Armenian President Serzh Sarkisian holds a news conference in Yerevan on April 10, 2009

Armenian President Serzh Sarkisian holds a news conference in Yerevan on April 10, 2009

President Serzh Sarkisian said on Friday that the upcoming municipal elections in Yerevan will not be followed by violent unrest and dismissed opposition pledges to use them for toppling his administration.

The main opposition Armenian National Congress (HAK) claimed, meanwhile, that only massive vote rigging can prevent its landslide victory in the May 31 elections of a municipal assembly that will appoint Yerevan’s next mayor.

The HAK’s top leader, former President Levon Ter-Petrosian, personally tops the list of the opposition alliance’s candidates in the polls which his associates say will amount to a “second round” of Armenia’s last presidential election held in February 2008.

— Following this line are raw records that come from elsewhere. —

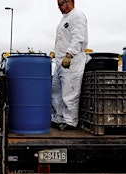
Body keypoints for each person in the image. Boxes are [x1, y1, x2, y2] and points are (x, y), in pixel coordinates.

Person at [51, 0, 88, 131]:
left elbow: (78, 37)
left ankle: (70, 121)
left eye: (60, 4)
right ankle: (58, 118)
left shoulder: (77, 16)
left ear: (69, 1)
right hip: (60, 63)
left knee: (70, 93)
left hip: (71, 62)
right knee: (56, 92)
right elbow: (63, 40)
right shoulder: (63, 20)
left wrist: (70, 54)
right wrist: (55, 53)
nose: (59, 7)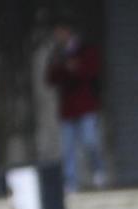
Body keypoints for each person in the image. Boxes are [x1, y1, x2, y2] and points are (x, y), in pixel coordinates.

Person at [45, 24, 107, 192]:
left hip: (86, 106)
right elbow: (51, 78)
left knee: (90, 141)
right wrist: (65, 68)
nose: (59, 37)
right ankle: (71, 182)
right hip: (68, 109)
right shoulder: (57, 54)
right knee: (68, 149)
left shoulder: (85, 49)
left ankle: (98, 171)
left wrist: (75, 69)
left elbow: (91, 71)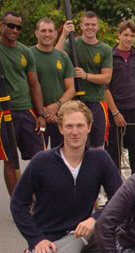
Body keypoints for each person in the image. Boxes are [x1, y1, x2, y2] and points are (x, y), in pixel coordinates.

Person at [11, 100, 122, 253]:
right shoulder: (42, 162)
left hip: (85, 234)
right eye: (69, 126)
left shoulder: (100, 159)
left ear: (89, 127)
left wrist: (96, 218)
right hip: (52, 240)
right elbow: (17, 204)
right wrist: (36, 240)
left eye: (80, 126)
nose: (75, 132)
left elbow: (120, 197)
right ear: (60, 128)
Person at [0, 11, 46, 196]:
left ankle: (38, 197)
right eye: (10, 25)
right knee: (9, 160)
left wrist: (40, 114)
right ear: (1, 25)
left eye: (18, 27)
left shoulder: (25, 51)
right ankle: (17, 202)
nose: (14, 30)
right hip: (3, 112)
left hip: (27, 111)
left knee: (39, 157)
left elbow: (34, 84)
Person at [56, 11, 112, 149]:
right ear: (81, 26)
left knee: (98, 145)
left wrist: (85, 75)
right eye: (87, 24)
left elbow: (106, 77)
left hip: (96, 102)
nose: (90, 28)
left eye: (93, 24)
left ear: (98, 27)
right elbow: (55, 56)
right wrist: (63, 34)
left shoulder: (105, 49)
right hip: (74, 102)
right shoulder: (72, 44)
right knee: (74, 142)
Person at [105, 20, 135, 173]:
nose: (129, 39)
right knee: (113, 152)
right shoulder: (109, 57)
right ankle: (115, 189)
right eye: (126, 35)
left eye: (132, 35)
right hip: (116, 110)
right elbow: (105, 88)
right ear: (119, 35)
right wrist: (115, 112)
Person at [31, 18, 75, 148]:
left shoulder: (63, 57)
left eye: (50, 31)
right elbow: (28, 86)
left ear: (56, 33)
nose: (47, 34)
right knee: (39, 156)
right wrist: (42, 112)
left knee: (61, 155)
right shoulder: (29, 54)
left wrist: (56, 107)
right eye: (43, 31)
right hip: (37, 116)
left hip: (59, 117)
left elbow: (71, 89)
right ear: (36, 33)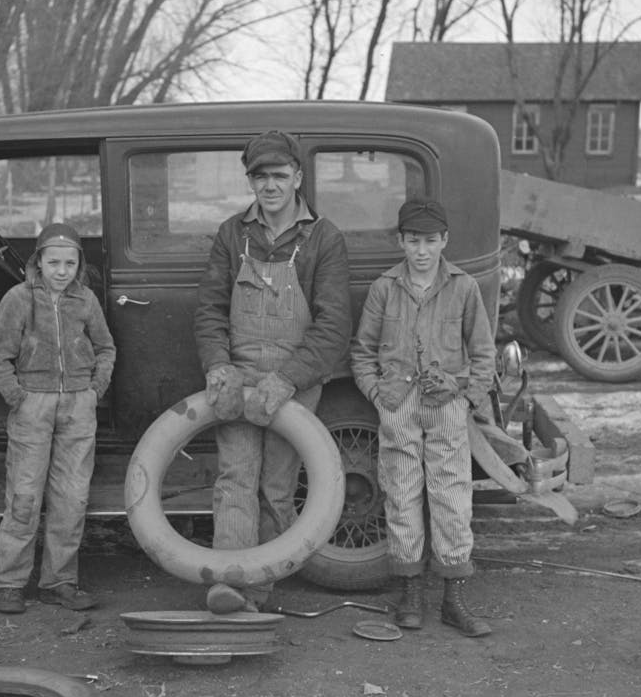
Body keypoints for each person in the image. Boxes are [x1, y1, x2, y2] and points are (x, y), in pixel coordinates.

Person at [194, 130, 352, 614]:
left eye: (279, 175)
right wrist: (218, 366)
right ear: (250, 180)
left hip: (293, 384)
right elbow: (209, 310)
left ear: (298, 177)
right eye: (259, 176)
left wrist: (288, 379)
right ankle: (228, 585)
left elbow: (333, 324)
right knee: (235, 478)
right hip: (238, 378)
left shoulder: (324, 238)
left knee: (277, 487)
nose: (269, 185)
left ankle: (260, 590)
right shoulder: (232, 234)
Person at [350, 196, 496, 637]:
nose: (421, 251)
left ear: (444, 241)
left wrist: (467, 398)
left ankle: (453, 598)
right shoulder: (383, 288)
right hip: (398, 405)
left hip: (446, 405)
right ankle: (410, 591)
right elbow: (361, 353)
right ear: (401, 241)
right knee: (401, 492)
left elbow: (485, 353)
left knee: (452, 495)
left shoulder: (464, 288)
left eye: (430, 241)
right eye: (413, 241)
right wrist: (377, 393)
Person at [0, 223, 116, 615]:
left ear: (79, 265)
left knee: (72, 498)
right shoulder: (17, 299)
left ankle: (59, 581)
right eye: (53, 262)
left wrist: (94, 391)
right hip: (33, 407)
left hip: (78, 407)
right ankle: (10, 583)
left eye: (70, 263)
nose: (62, 270)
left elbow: (106, 348)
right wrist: (17, 398)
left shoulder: (87, 301)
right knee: (24, 495)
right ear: (38, 261)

“This is the opinion of a group of people which is certainly not acceptable to me,” Sarkisian said, commenting on the opposition plans. He seemed confident that the Yerevan polls will not spark the kind of deadly street clashes that rocked the country following the 2008 presidential ballot. “I exclude that,” Sarkisian told a news conference held on the first anniversary of his inauguration.

Ten people were killed and more than 200 others injured on March 1, 2008 as the Armenian authorities suppressed daily post-election demonstrations staged by the Ter-Petrosian-led opposition. More than 100 opposition supporters were arrested in the following days. At least 55 of them remain in prison on controversial charges.

Sarkisian insisted that none of them is a political prisoner. “I don’t share the opinion of those people who think that there are illegally arrested persons in our country,” he said.

The HAK’s chief office coordinator, Levon Zurabian, claimed the opposite at a separate news conference on Friday. Zurabian also reaffirmed the HAK’s readiness to start a “dialogue” with Sarkisian and his four-party governing coalition if all “political prisoners” are set free. He said the opposition will also cooperate with the authorities if it wins a majority of seats in Yerevan’s Council of Elders.

“We will score a crushing victory if the elections are free and fair,” said Zurabian. “We are talking about 70-75 percent of the vote.

“The problem is, however, that these authorities are capable of the most large-scale falsifications. So our challenge is to decide how to counter vote irregularities.”

According to Zurabian, the government’s failure to ask the Organization for Security and Cooperation in Europe to monitor the May 31 elections bodes ill for their freedom and fairness. “The fact that the authorities have not invited OSCE observers shows that they are scared and do not want a serious international oversight of these elections,” he said.

Zurabian did not say what the opposition will do if it deems the polls fraudulent. Addressing thousands of supporters in Yerevan last month, Ter-Petrosian made clear that he will not seek to stage an anti-government “revolution” in the country and will try to return to power only “by means of legal elections.”

Sarkisian described Ter-Petrosian’s statement as “prudent.” But he said the ex-president should have made it in the immediate aftermath of the presidential election.